Les députés ont donné mercredi leur feu vert en commission au projet de loi de taxation des géants du numérique, après quelques retouches, Bruno Le Maire défendant une taxe "indispensable" qui servira de "levier" dans les négociations internationales.
Présent en commission des Finances depuis le début d'examen mardi, le ministre de l'Economie a vu dans ce texte, qui sera examiné dans l'hémicycle à partir de lundi, "un élément" qui "doit nous amener à construire une nouvelle fiscalité" du XXIe siècle.
La taxe Gafa (acronyme pour Google, Amazon, Facebook et Apple) doit concerner les entreprises qui font un chiffre d'affaires sur leurs activités numériques de 750 millions d'euros dans le monde et de plus de 25 millions d'euros en France. L'idée est de les imposer à hauteur de 3% du chiffre d'affaires réalisé en France sur les publicités en ligne, la vente à des tiers des données personnelles et l'"intermédiation" (mise en relation, par des plateformes, entre entreprises et clients).
La taxe est similaire à un projet européen qui n'a pas abouti, en raison des réticences de quatre pays (Irlande, Suède, Danemark et Finlande).
L'instauration de la taxe française donnera "un effet de levier" au niveau international, a assuré Bruno Le Maire, ajoutant que "lorsque la France montre sa volonté, les choses bougent".

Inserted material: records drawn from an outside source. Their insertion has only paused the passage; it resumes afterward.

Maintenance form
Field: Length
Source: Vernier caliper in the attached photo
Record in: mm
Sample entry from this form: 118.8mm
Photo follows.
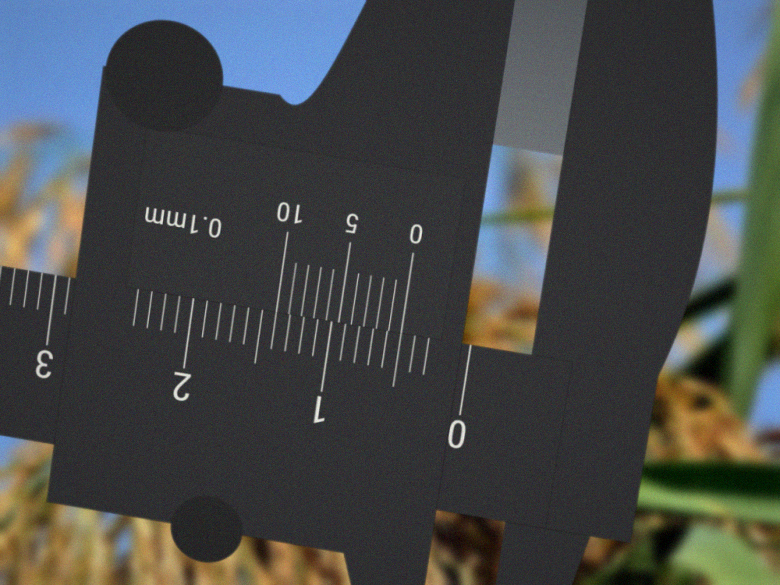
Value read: 5.0mm
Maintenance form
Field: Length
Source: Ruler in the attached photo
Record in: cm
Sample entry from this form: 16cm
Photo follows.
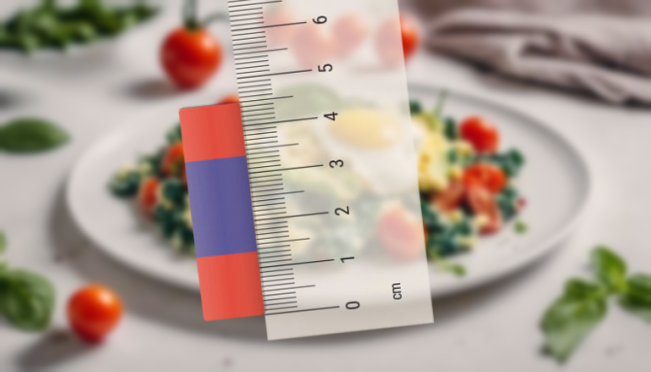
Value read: 4.5cm
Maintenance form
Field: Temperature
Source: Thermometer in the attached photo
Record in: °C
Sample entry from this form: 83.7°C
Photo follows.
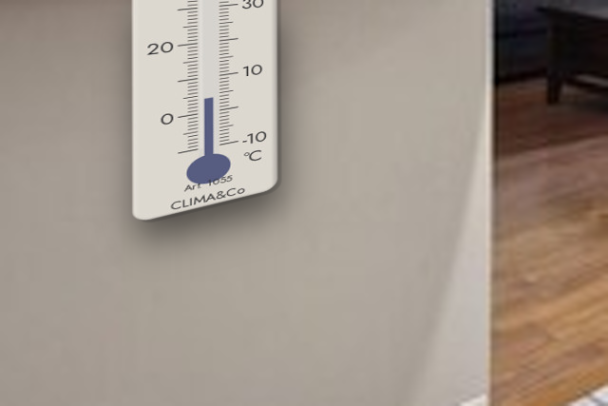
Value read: 4°C
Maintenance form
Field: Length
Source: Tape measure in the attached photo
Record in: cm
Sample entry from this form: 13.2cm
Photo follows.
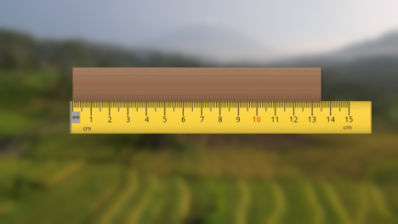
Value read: 13.5cm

Alors que certains élus, notamment LR, se sont inquiétés d'une répercussion sur les consommateurs, il y a vu un "mauvais argument", arguant notamment que les publicités consultées "bon gré mal gré" sur les smartphones ne requièrent aucun paiement. Il a aussi récusé l'idée qu'une taxe nationale ne serve à rien ou puisse nuire aux startup hexagonales.
Selon le rapporteur Joël Giraud (LREM), la taxe, annoncée en décembre en réponse au mouvement des "gilets jaunes", devrait rapporter 400 millions d'euros en 2019, puis 650 millions en 2020-2022.
Certains élus, à l'instar d'Eric Coquerel (LFI) ont jugé la taxe "trop peu ambitieuse", le communiste Fabien Roussel critiquant son assiette "pas très large" assimilable à une "soucoupe" voire "un sous-bock en carton".
M. Le Maire a répondu que son champ devait être "cohérent" et concerner les activités numériques qui "créent de la valeur grâce aux internautes français" sans que pour autant ces entreprises acquittent les impôts traditionnels.
Les députés ont adopté plusieurs amendements qui "consolident les bases juridiques" de la taxe, selon le rapporteur.
Ils ont détaillé les services exclus, comme certains services financiers ou pour la fourniture de contenus numériques, tel Netflix. Ils ont aussi prévu une taxation d'office en cas d'absence totale de réponse des entreprises, ou supprimé la possibilité que la taxe soit déductible de la taxe "Youtube" (taxe vidéo imposée aux plateformes), le rapporteur expliquant que son rendement est affecté au Centre national du cinéma (CNC).
Pour marquer le caractère provisoire de la taxe en attendant un accord international, ils ont également prévu un rapport annuel sur l'avancée des négociations.
Par ailleurs, plusieurs élus LR ont tenté en vain de supprimer l'article 2, qui prévoit que les grandes entreprises continueront à être taxées à 33,33% sur leurs bénéfices en 2019 via l'impôt sur les sociétés, dénonçant un "revirement" du gouvernement et invoquant le "besoin de stabilité" fiscale. Bruno Le Maire a réaffirmé que l'IS devait être progressivement réduit à 25% d'ici à 2022.